> _Given exercise_
Copy the stretch from the start of the items through the line containing "text_box Abs [727, 683, 945, 793]", leaving the pictures out of your answer.

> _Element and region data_
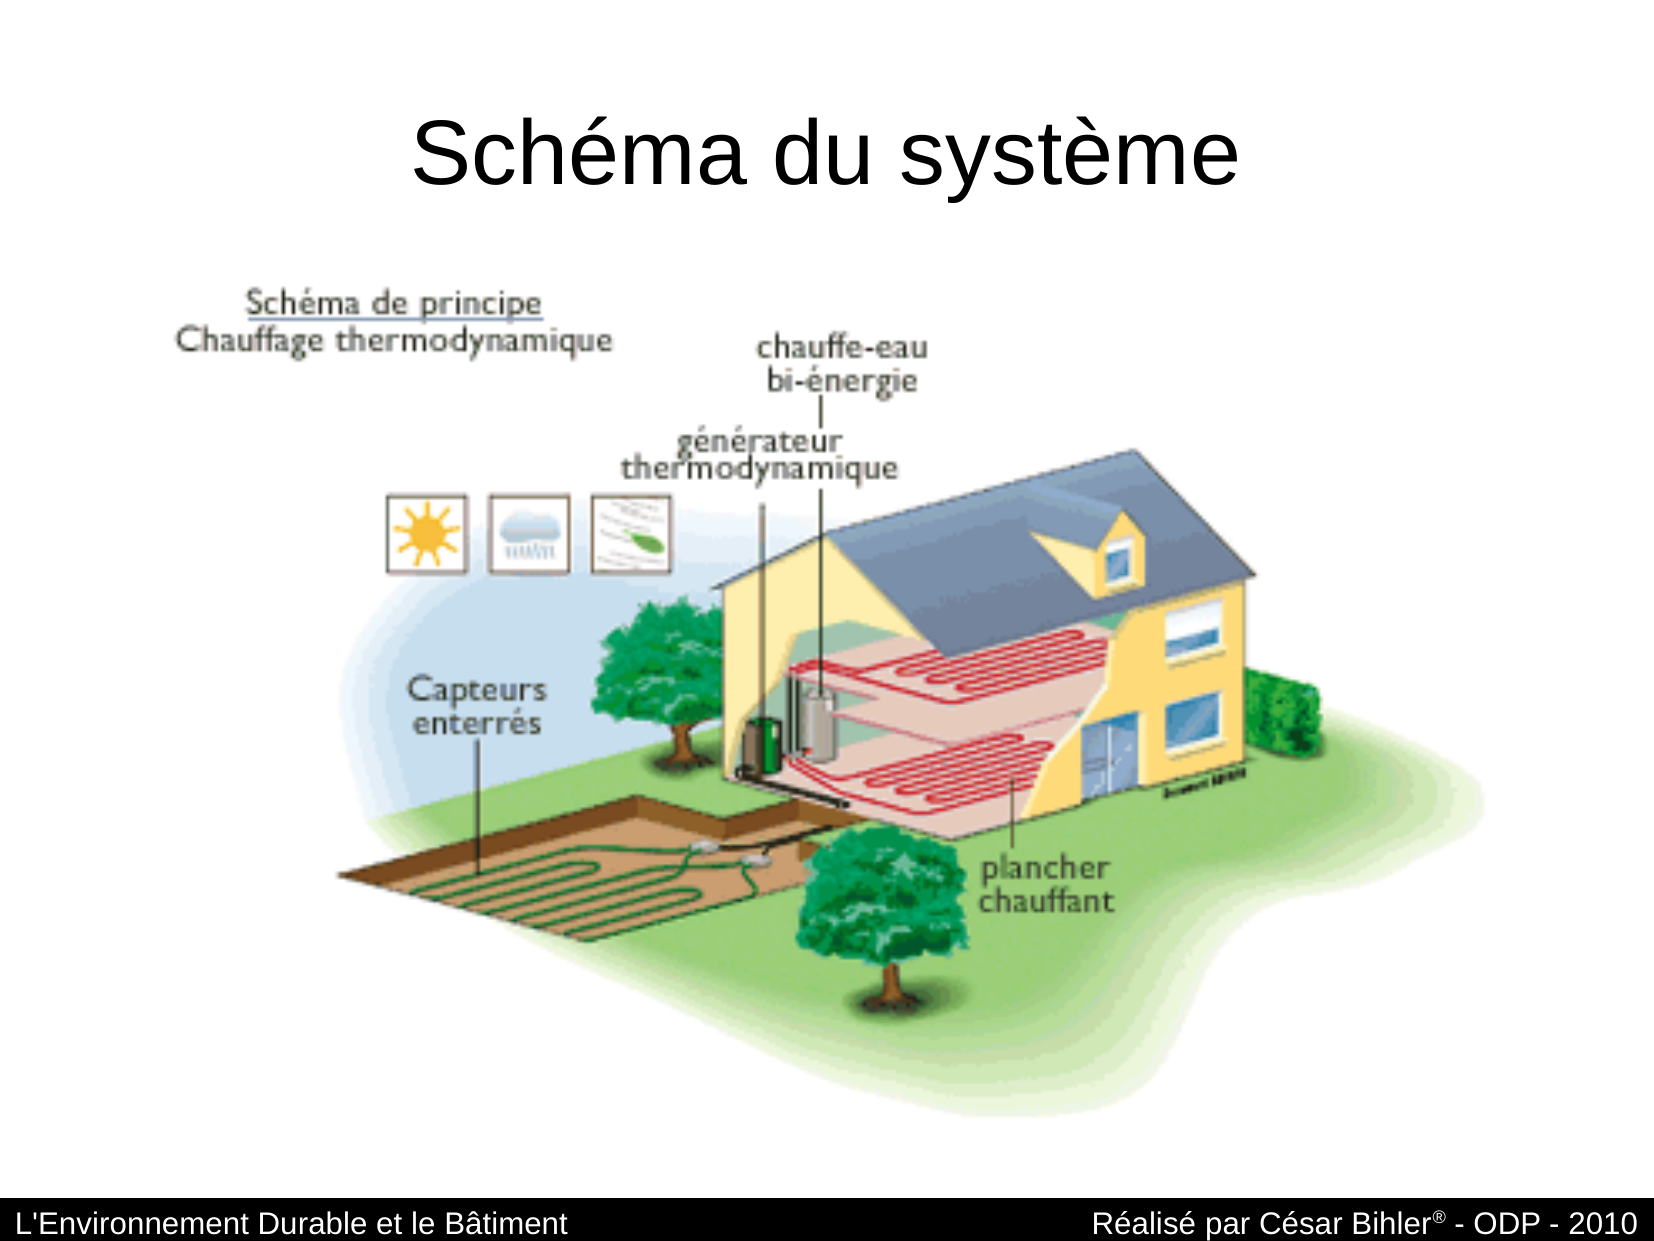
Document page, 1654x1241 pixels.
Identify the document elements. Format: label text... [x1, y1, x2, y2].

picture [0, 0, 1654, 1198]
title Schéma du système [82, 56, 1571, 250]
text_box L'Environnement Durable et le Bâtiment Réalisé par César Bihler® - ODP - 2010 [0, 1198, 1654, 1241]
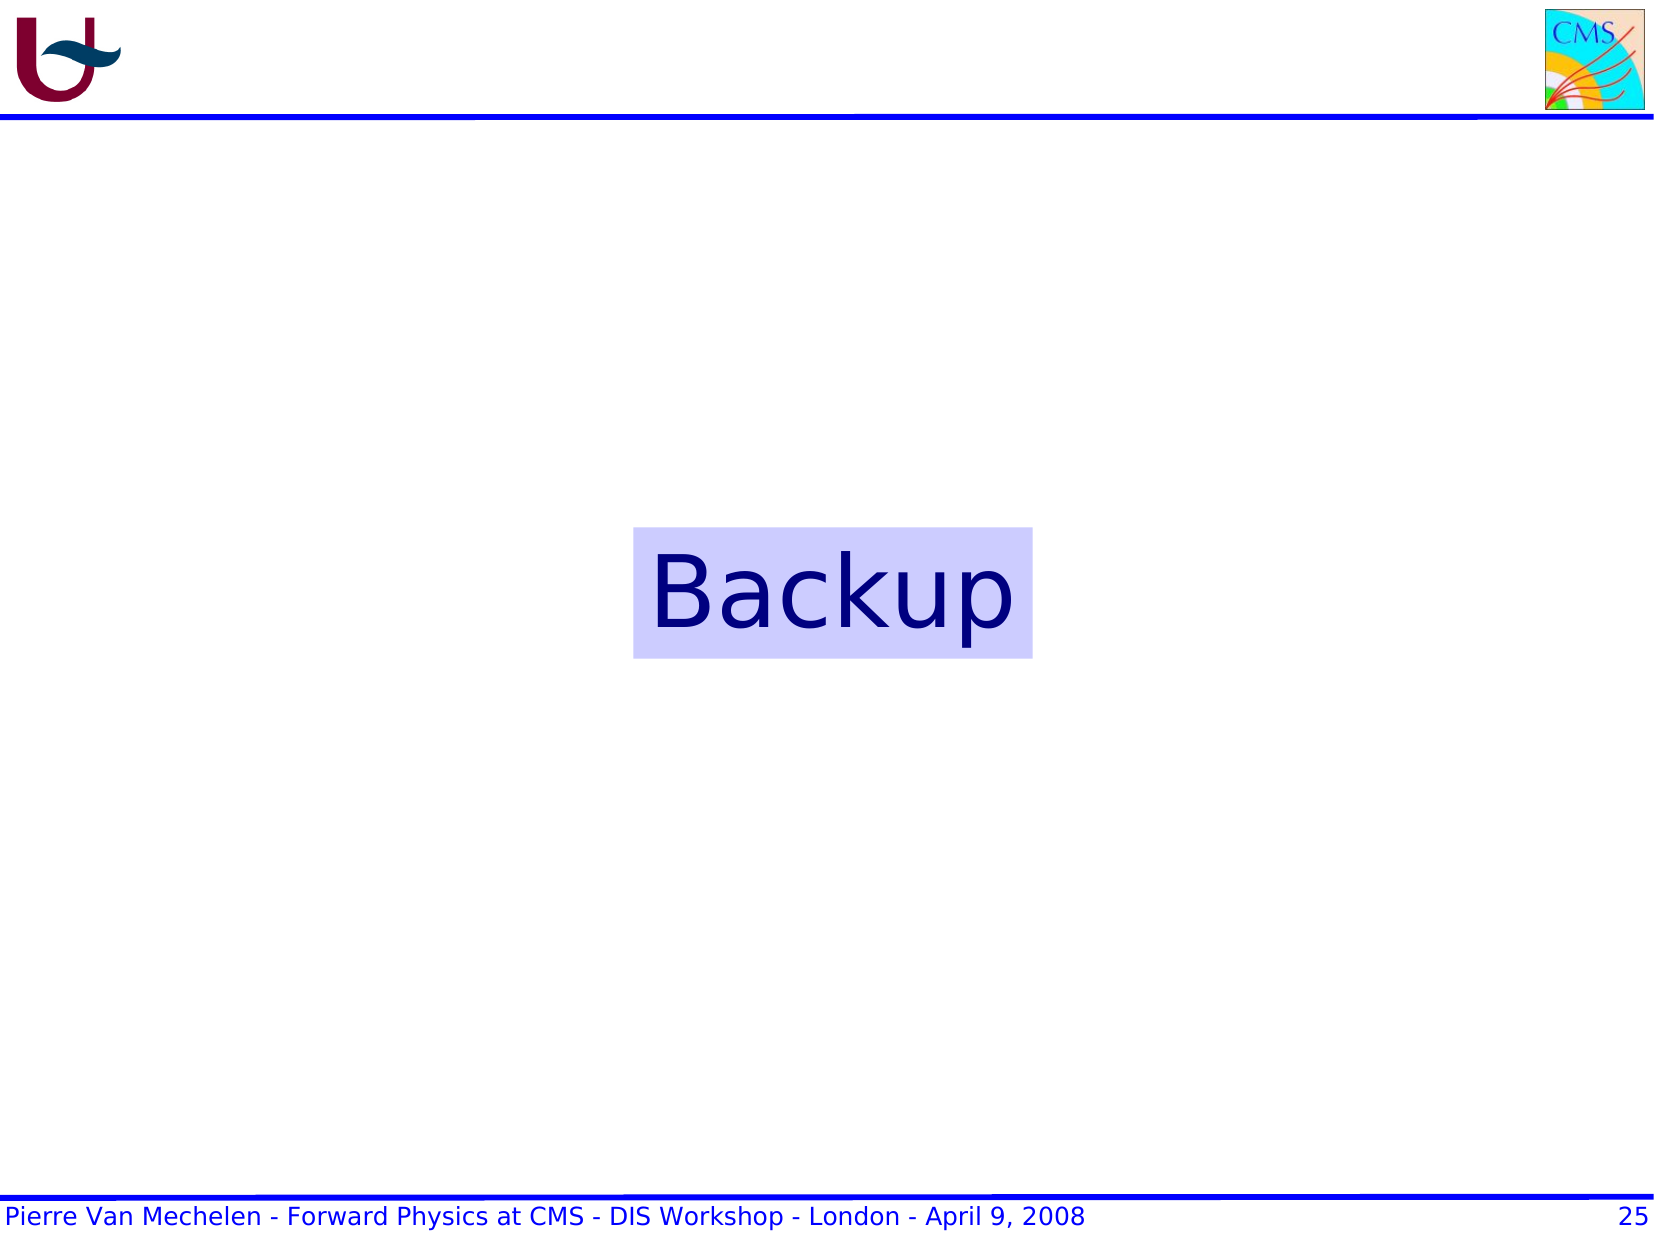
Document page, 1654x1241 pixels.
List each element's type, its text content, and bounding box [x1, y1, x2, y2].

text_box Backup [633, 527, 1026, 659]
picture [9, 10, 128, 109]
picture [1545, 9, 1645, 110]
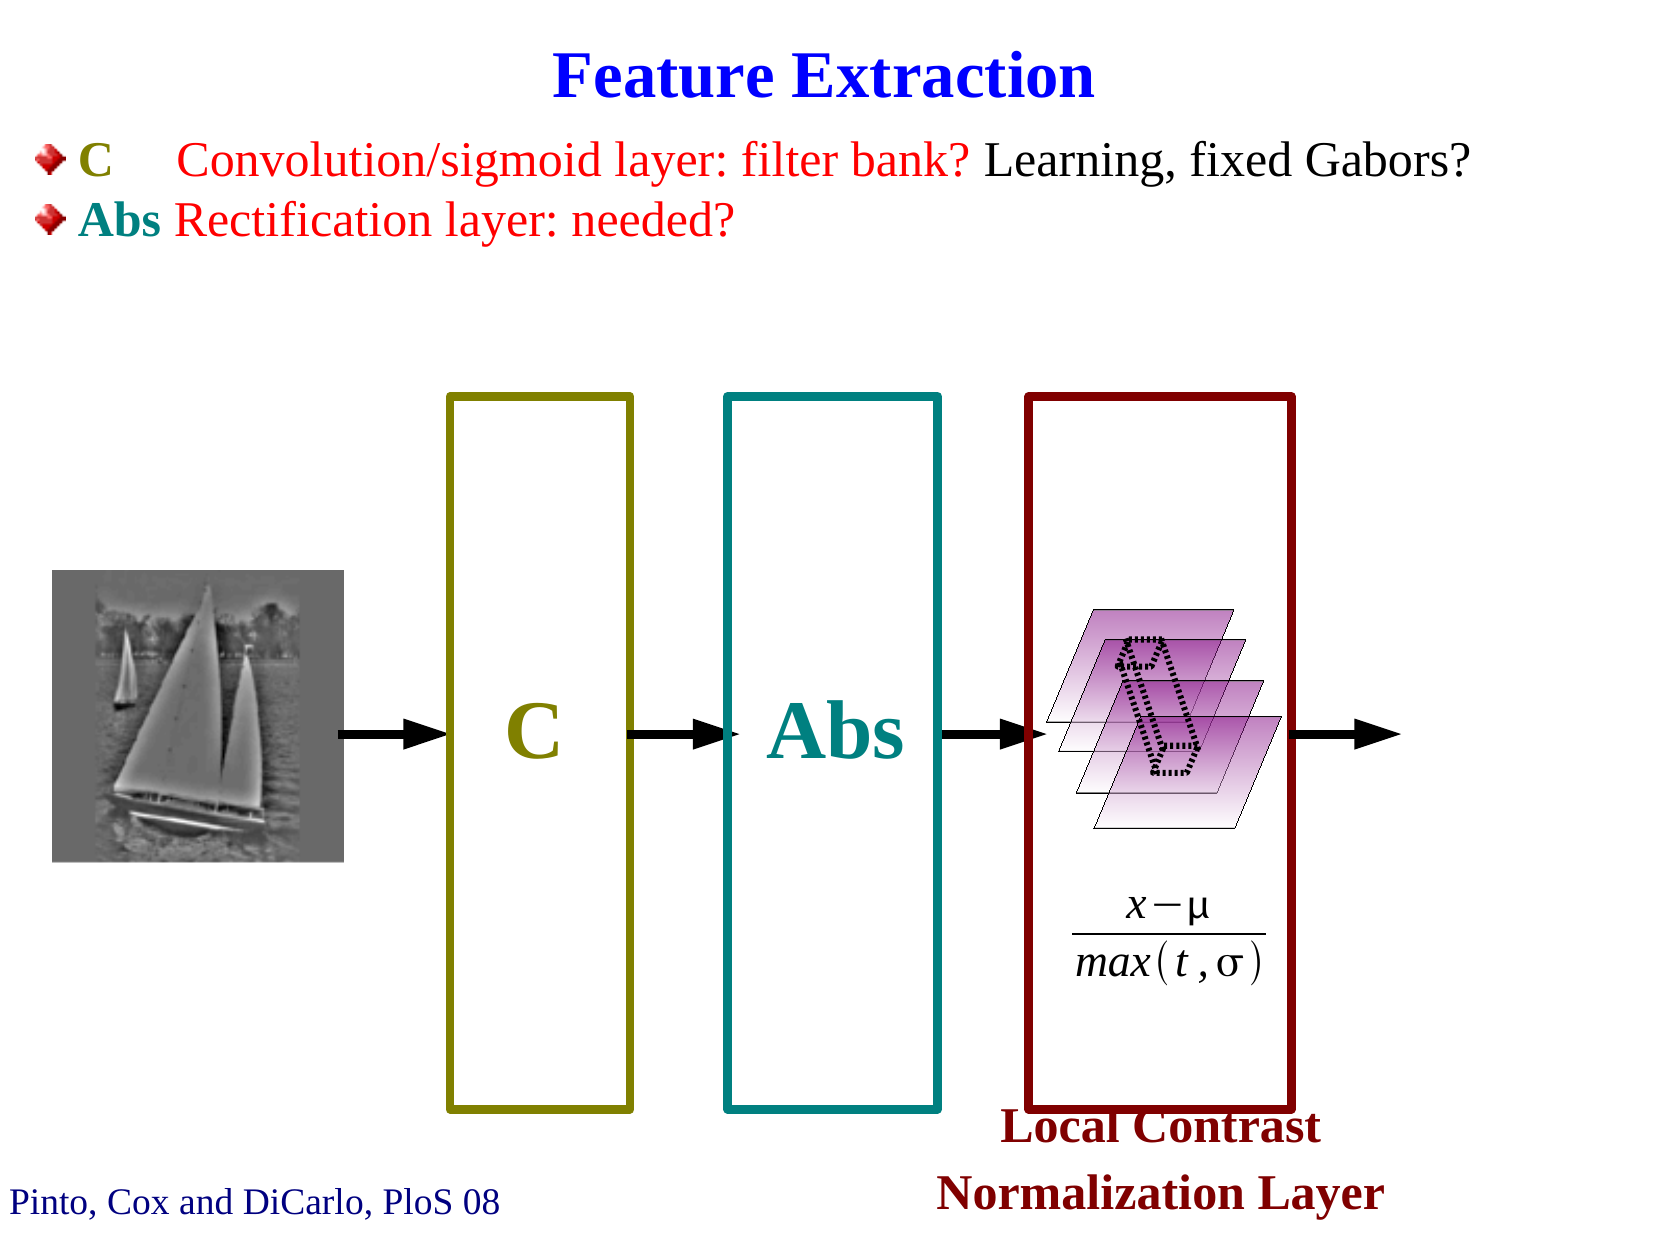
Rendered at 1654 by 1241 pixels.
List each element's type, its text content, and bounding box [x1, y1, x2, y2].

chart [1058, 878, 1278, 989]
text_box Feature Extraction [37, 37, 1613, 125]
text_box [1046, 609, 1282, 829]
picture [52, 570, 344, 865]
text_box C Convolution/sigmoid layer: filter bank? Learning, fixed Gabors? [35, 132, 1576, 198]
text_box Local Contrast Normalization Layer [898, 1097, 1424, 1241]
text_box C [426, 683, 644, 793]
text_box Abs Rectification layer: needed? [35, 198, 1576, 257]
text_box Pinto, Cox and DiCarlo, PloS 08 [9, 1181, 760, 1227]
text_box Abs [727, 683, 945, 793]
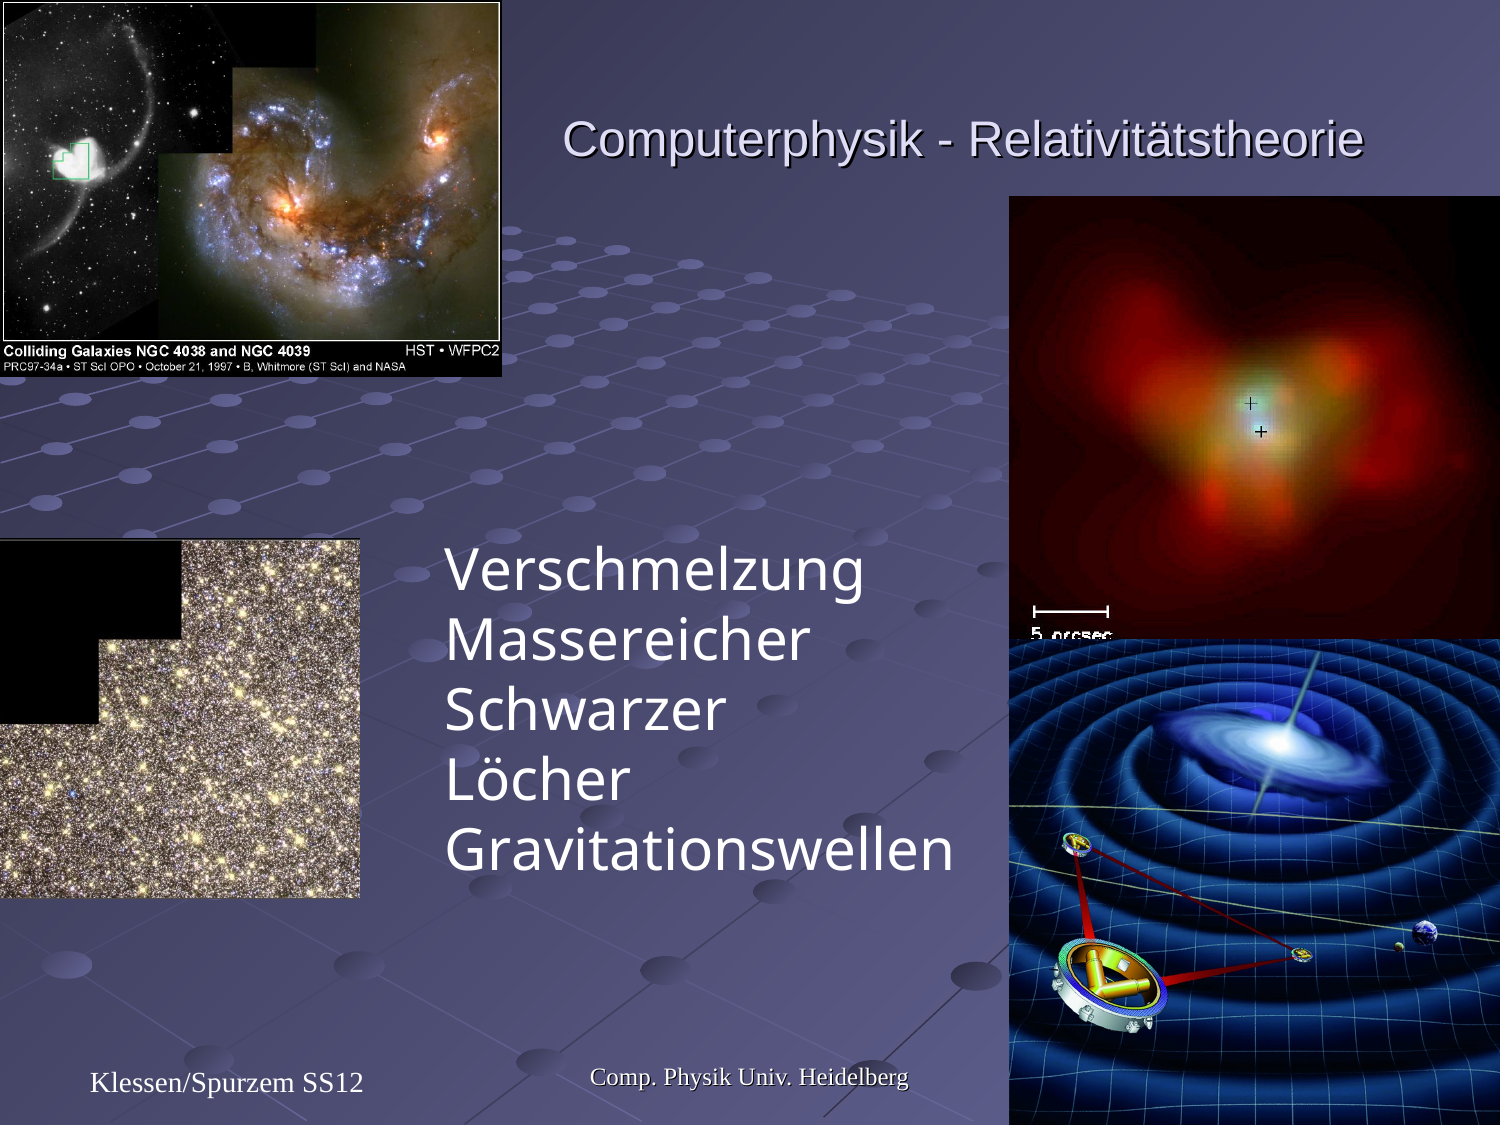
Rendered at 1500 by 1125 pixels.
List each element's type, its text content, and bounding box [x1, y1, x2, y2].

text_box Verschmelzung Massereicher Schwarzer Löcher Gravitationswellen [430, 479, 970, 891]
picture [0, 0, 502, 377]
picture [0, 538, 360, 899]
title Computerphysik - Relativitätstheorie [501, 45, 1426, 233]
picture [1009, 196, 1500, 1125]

> _Result of this task_
Document page, 1654x1241 pixels.
Identify the document elements. Format: label text... [x1, y1, x2, y2].

picture [0, 0, 1654, 1198]
title Schéma du système [82, 56, 1571, 250]
text_box L'Environnement Durable et le Bâtiment Réalisé par César Bihler® - ODP - 2010 [0, 1198, 1654, 1241]
Document page, 1654x1241 pixels.
List each element's type, its text content, and bounding box [x1, y1, x2, y2].

text_box Backup [633, 527, 1026, 659]
picture [9, 10, 128, 109]
picture [1545, 9, 1645, 110]
Rendered at 1654 by 1241 pixels.
List each element's type, its text content, and bounding box [x1, y1, x2, y2].

chart [1058, 878, 1278, 989]
text_box Feature Extraction [37, 37, 1613, 125]
text_box [1046, 609, 1282, 829]
picture [52, 570, 344, 865]
text_box C Convolution/sigmoid layer: filter bank? Learning, fixed Gabors? [35, 132, 1576, 198]
text_box Local Contrast Normalization Layer [898, 1097, 1424, 1241]
text_box C [426, 683, 644, 793]
text_box Abs Rectification layer: needed? [35, 198, 1576, 257]
text_box Pinto, Cox and DiCarlo, PloS 08 [9, 1181, 760, 1227]
text_box Abs [727, 683, 945, 793]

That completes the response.